Extract every line of the material below that contains the word "median".

◆ ◆ ◆ ◆ ◆ ◆ ◆

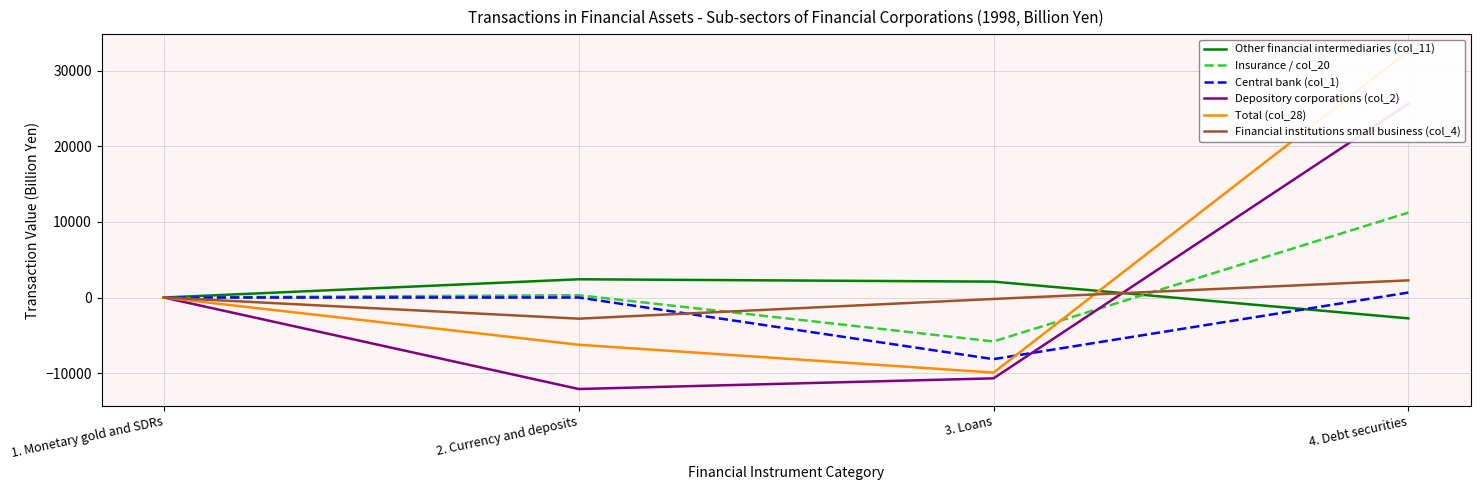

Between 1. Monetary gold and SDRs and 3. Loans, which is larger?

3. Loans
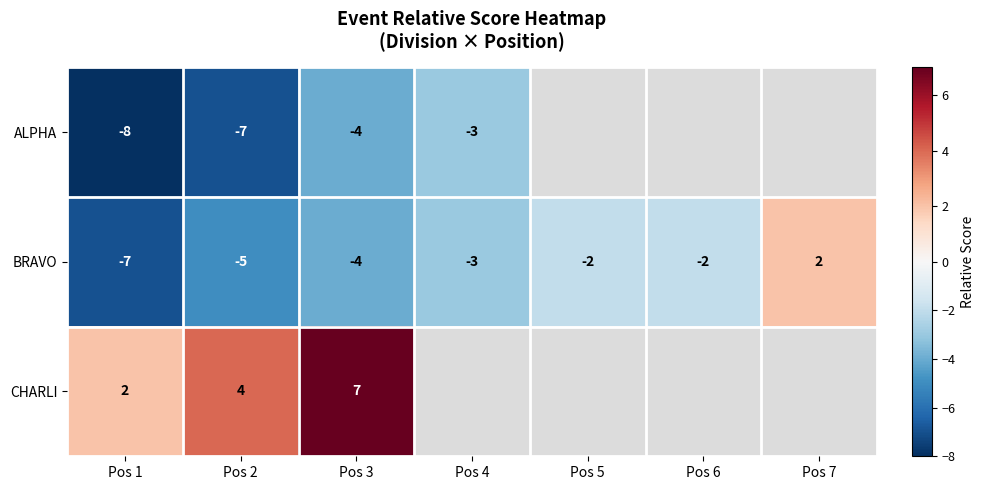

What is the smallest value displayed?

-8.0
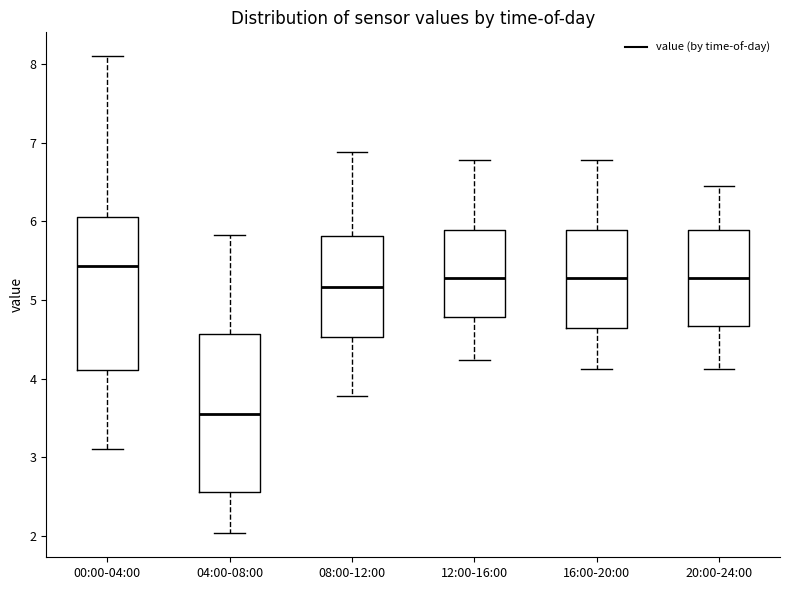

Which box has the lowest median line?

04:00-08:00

◆ ◆ ◆ ◆ ◆ ◆ ◆

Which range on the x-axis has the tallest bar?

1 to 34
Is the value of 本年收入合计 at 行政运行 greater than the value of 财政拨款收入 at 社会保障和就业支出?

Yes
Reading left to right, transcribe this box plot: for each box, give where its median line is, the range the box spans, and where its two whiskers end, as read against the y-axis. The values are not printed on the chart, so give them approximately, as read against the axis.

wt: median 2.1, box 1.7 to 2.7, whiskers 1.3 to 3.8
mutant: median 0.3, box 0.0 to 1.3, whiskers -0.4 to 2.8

◆ ◆ ◆ ◆ ◆ ◆ ◆

## Response for this exercise
Which box has the lowest median line?
Reading left to right, transcribe this box plot: for each box, give where its median line is, the range the box spans, and where its two whiskers end, as read against the y-axis. The values are not printed on the chart, so give them approximately, as read against the axis.
wt: median 2.1, box 1.7 to 2.7, whiskers 1.3 to 3.8
mutant: median 0.3, box 0.0 to 1.3, whiskers -0.4 to 2.8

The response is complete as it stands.